When using INVOKE the codes does not seem to be great.
An example :
INVOKE SendMessage,hMsDosDump + rip,WM_CLOSE,0,0
will generate:
0x0000047D mov r9,0 49 C7 C1 00 00 00 00
0x00000484 mov r8,0 49 C7 C0 00 00 00 00
0x0000048B mov edx,10 BA 10 00 00 00
0x00000490 mov rcx,qword ptr [000000014001C820] 48 8B 0D 89 B7 01 00
0x00000497 call 000000014000C66F E8 D3 B5 00 00
0x0000049C mov r9,0 49 C7 C1 00 00 00 00 (Entered MOV R9D,0)
0x000004A3 mov r8,0 49 C7 C0 00 00 00 00 (Idem with R8)
0x000004AA mov edx,10 BA 10 00 00 00
0x000004AF mov rcx,qword ptr [000000014001CA10] 48 8B 0D 5A B9 01 00
0x000004B6 call 000000014000C66F E8 B4 B5 00 00
0x000004BB xor R8D,R8D 45 31 C0
0x000004C2 mov R8D,R9D 45 31 C9
0x000004C9 mov edx,10 BA 10 00 00 00 (It uses 32 bits register)
0x000004CE mov rcx,qword ptr [000000014001C7F0] 48 8B 0D 1B B7 01 00
0x000004D5 call 000000014000C66F E8 95 B5 00 00
First call uses 31 bytes and the last call uses 26 bytes
Is it normal that "MOV R9D,0" as the same coding as "MOV R9,0"?
Windows parameters, except for addresses, are in 32 bits, the assembler could generates them in 32 bits.
My original code
mov rcx,hMsDosHeader + rip
mov rdx,WM_CLOSE
xor r8d,r8d
xor r9d,r9d
call SendMessage
INVOKE SendMessage,hMsDosDump + rip,WM_CLOSE,0,0
mov rcx,hMsDosDump + rip
mov rdx,WM_CLOSE
mov r9d,0
mov r8d,0
call SendMessage
mov rcx,hMsDosDump + rip
mov rdx,WM_CLOSE
xor r9d,0
xor r8d,0
call SendMessage
It seems it proceeds like in C with the DECLSPEC(DLLIMPORT) I have not found a call XXXXX
in that case the assembler would have generates a JMP rather than a CALL
Hi Philippe,
LRESULT SendMessage(
[in] HWND hWnd,
[in] UINT Msg,
[in] WPARAM wParam,
[in] LPARAM lParam
);
sizeof(UINT)=4 bytes
A quick test :
SendMessage((HWND)1,WM_CLOSE,1,1);
mov ecx, 1
mov edx, 16
mov r8d, 1
mov r9d, 1
call qword ptr [__imp_SendMessageA]
Hi Vortex,
tihs call is made with an import like this one must call LoadLibrary & GetProcAdress must be called when launching the softwares?
Hi Philippe,
We talked about this method, probably better than GetProcAddress :
https://forum.pellesc.de/index.php?topic=11472.msg40299#msg40299
Hi Vortex,
It is not the same in this case it Windos taht must do it when crossing the PE Filer
SendMessage can be found from user32.lib import library, so why not just use it ?
Hi Philippe,
QuoteIt is not the same in this case it Windos taht must do it when crossing the PE Filer
Could you give more details about the case of portables executables?

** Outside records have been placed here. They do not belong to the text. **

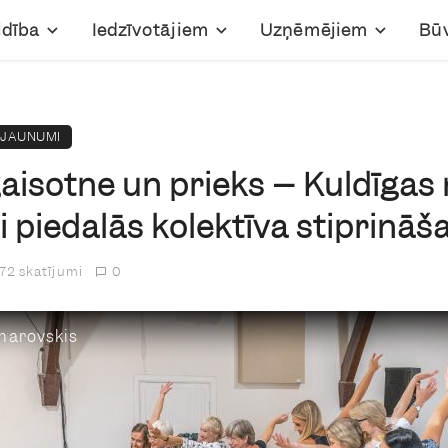
ldība
Iedzīvotājiem
Uzņēmējiem
Bū
JAUNUMI
gaisotne un prieks – Kuldīga
i piedalās kolektīva stiprin
72 skatījumi
0
omarovskis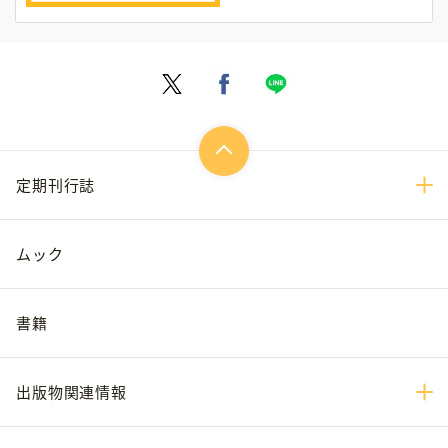
定期刊行誌
ムック
書籍
出版物関連情報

If I remember, Windows must load the library the call GetProcAddress, it iit the reason some softwares are very long to start.
Hi Philippe,
Could you check my NoImport example?
https://forum.pellesc.de/index.php?topic=11386.msg39685#msg39685
Perfect that's what the OS makes with some PE files
Quote from: HellOfMice on January 18, 2025, 09:21:28 AM
If I remember, Windows must load the library the call GetProcAddress, it iit the reason some softwares are very long to start.

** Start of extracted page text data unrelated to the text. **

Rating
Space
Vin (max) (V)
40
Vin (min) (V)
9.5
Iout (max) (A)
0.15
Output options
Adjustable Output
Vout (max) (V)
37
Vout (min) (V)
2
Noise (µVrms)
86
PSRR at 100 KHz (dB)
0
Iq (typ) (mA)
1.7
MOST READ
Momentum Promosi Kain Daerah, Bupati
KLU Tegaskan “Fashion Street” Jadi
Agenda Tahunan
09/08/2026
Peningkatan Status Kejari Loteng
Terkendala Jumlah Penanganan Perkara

Quote from: HellOfMice on January 18, 2025, 10:11:06 AM
Perfect that's what the OS makes with some PE files
What these sentences actually means ???
Any links ?
Hi Philippe,
The import section of a Portable Executable contains all the data to call the external API functions, why this should cause any delay? Could you provide more details?